The estimates of correlation based on the Spearman and Kendall coefficient also exhibit a reduced noise sensitivity, a fact that we can check with the following code snippet:

1   eye    <- ia.get(face, animask(38,89,44,33)) 
2   ns     <- seq(0,0.5,0.025) 
3   n      <- length(ns) 
4   cvs    <- array(0, dim = c(n, 4)) 
5   S      <- 5 
6   for(i in 1:n) { 
7 ...     cvs[i,1] <- ns[i] 
8 ...     for(s in 1:S) { 
9 ...       neye     <- tm.addNoise(eye, "saltpepper", scale=255, 
10 ...                               clipRange=c(0L, 255L), percent = ns[i]) 
11 ...       cvs[i,2] <- cvs[i,2] + cor(as.real(eye@data), as.real(neye@data), 
12 ...                                  method="spearman") 

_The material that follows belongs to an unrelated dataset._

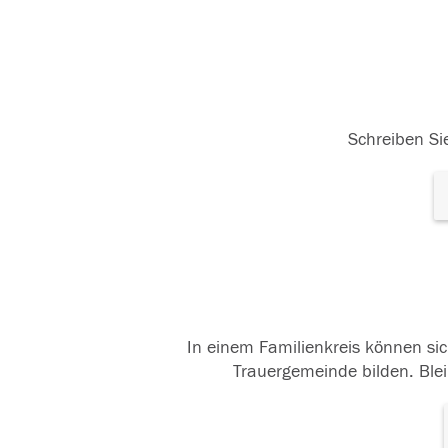
Schreiben Sie
In einem Familienkreis können sic
Trauergemeinde bilden. Blei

13 ...       cvs[i,3] <- cvs[i,3] + cor(as.real(eye@data), as.real(neye@data), 
14 ...                                  method="kendall") 

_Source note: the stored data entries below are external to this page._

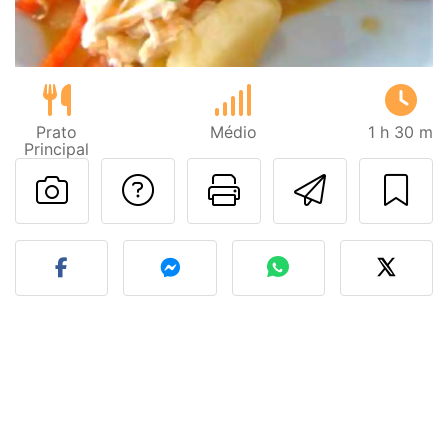
Prato
Médio
1 h 30 m
Principal
Falar com o autor d
Imprima esta
Enviar 
Fez esta receita? Compart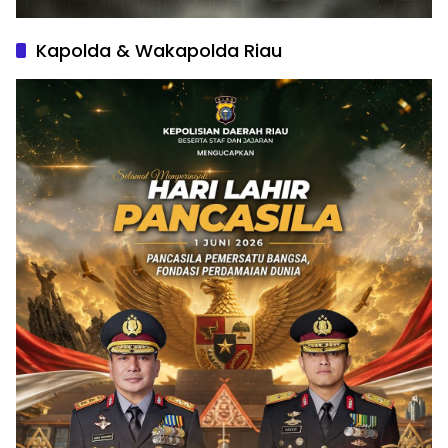
Kapolda & Wakapolda Riau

15 ...       cvs[i,4] <- cvs[i,4] + cor(as.real(eye@data), as.real(neye@data), 
16 ...                                  method="pearson") 
17 ...     } 
18 ...   } 
19   cvs[,2] <- cvs[,2]/S 
20   cvs[,3] <- cvs[,3]/S 
21   cvs[,4] <- cvs[,4]/S
1 tm.dev("figures/ordinalRobustness") 
2  matplot(cvs[,1], cvs[,2:4], pch=1:3, lty=1:3, type="b", 
3 ...          xlab="noise perc.", ylab="correlation") 
4  legend(0.2,1, c("Spearman", "Kendall", "Pearson"), lty=1:3, pch=1:3) 
5  grid() 
6 dev.off()


PIC

Figure 5.2: The ordinal correlation estimates from the Spearman and Kendall coefficients are less sensitive to noise than the estimate provided by the Pearson coeffcient. The robustness of the Spearman and Kendall estimates, at least in the present case, is very similar suggesting the usage of the Spearman coefficient whose computation is much faster.